Rewrite the material below, putting "data set" wherever "series" appears and changing nothing else. Leave the pictures out.
<<<<
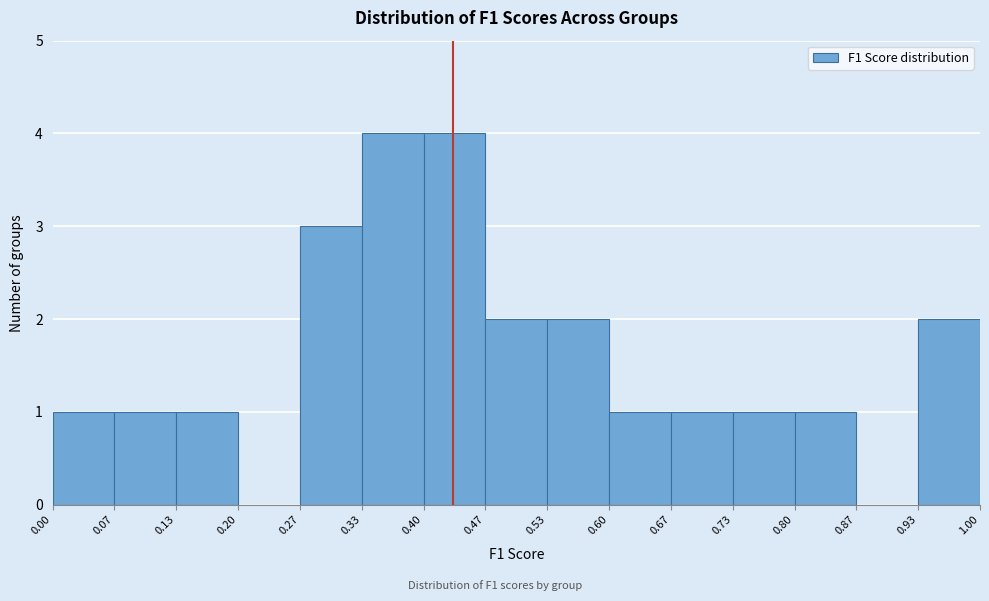

How tall is the bar that spans 0.33 to 0.40 on the x-axis? The values are not printed on the chart, so give them approximately, as read against the axis.

4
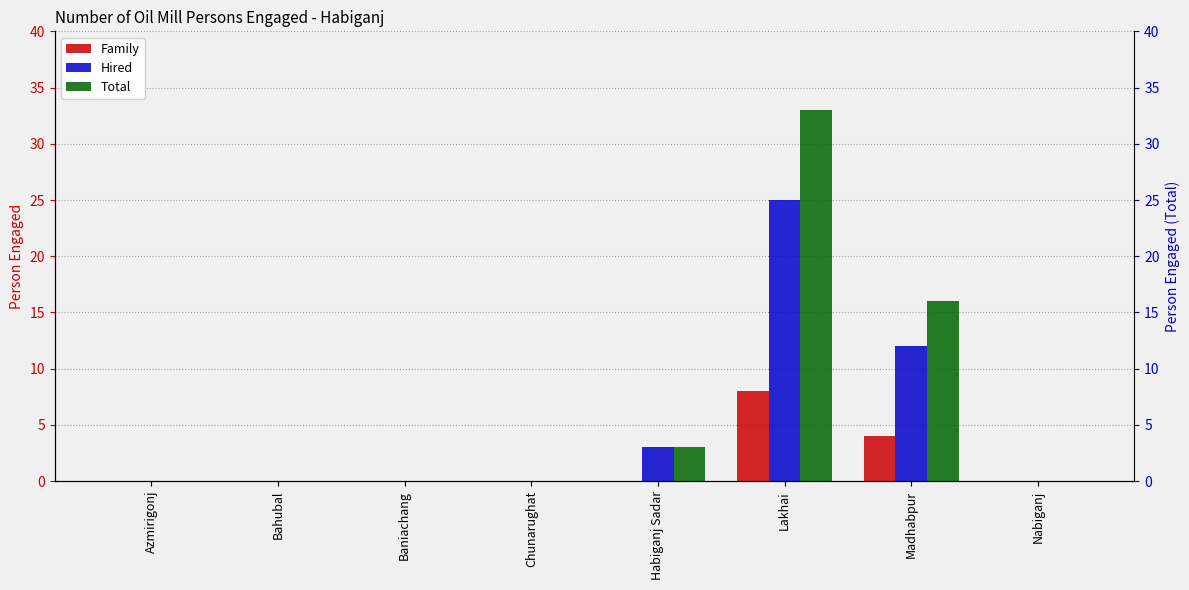

List the series in order of their overall mean, highest first.

Total, Hired, Family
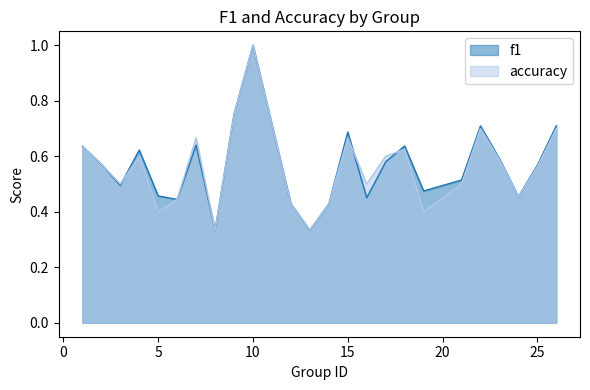

What is the lowest value of the accuracy series?

0.3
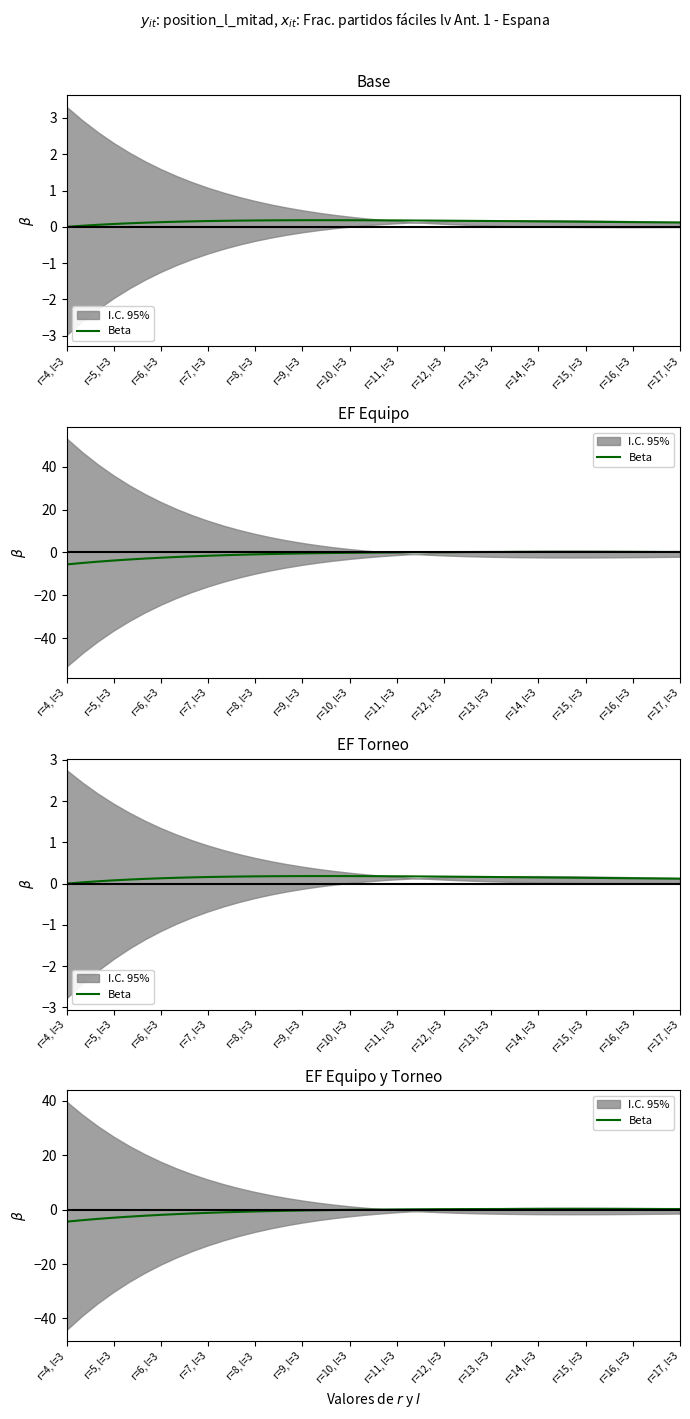

Does the chart have visible grid lines?

No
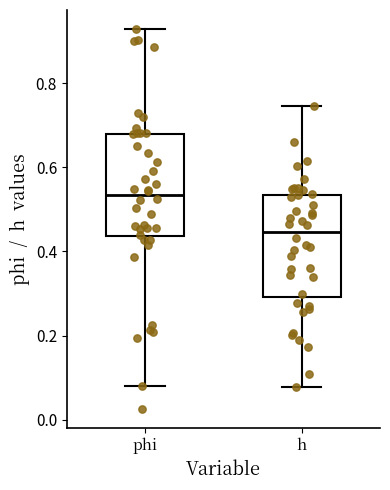

Which box's median line is the highest?

phi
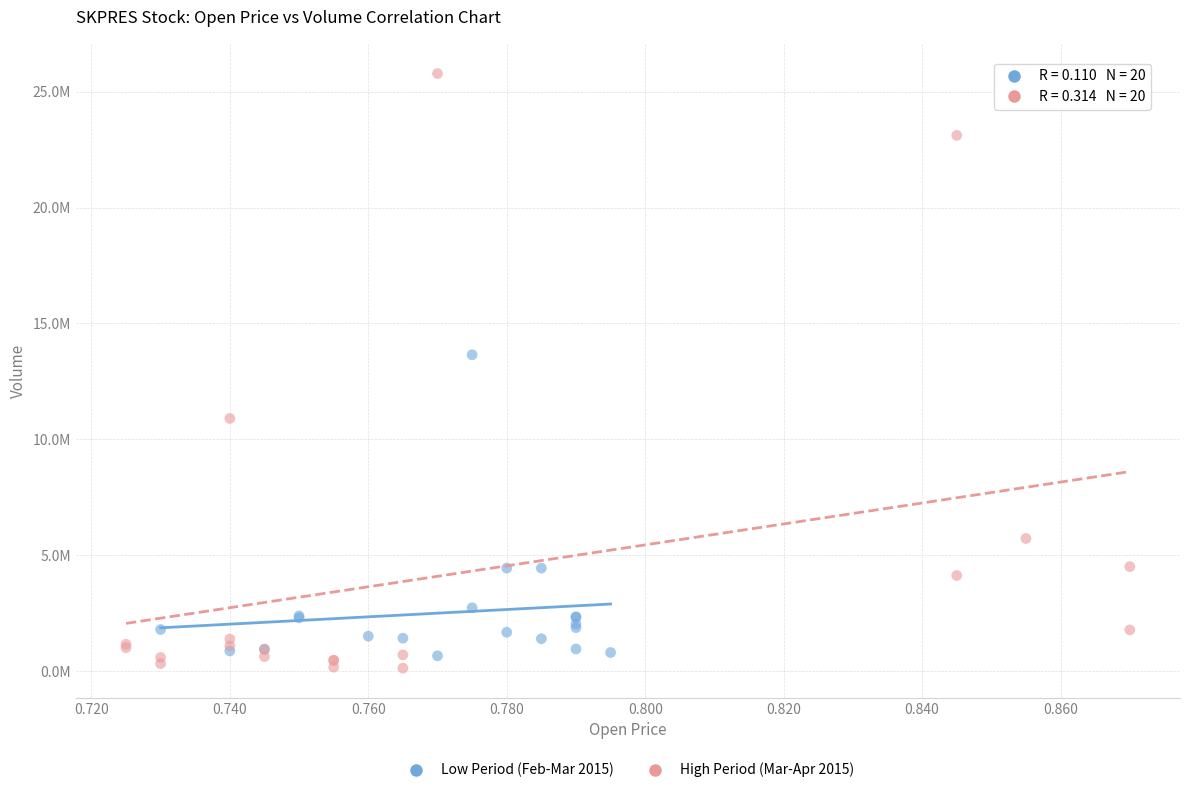

What are all the series names shown in the legend?

Low Period (Feb-Mar 2015), High Period (Mar-Apr 2015)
>>>>
_Task solution_
How tall is the bar that spans 0.33 to 0.40 on the x-axis? The values are not printed on the chart, so give them approximately, as read against the axis.

4

List the data set in order of their overall mean, highest first.

Total, Hired, Family

What is the lowest value of the accuracy data set?

0.3

Does the chart have visible grid lines?

No

Which box's median line is the highest?

phi

What are all the data set names shown in the legend?

Low Period (Feb-Mar 2015), High Period (Mar-Apr 2015)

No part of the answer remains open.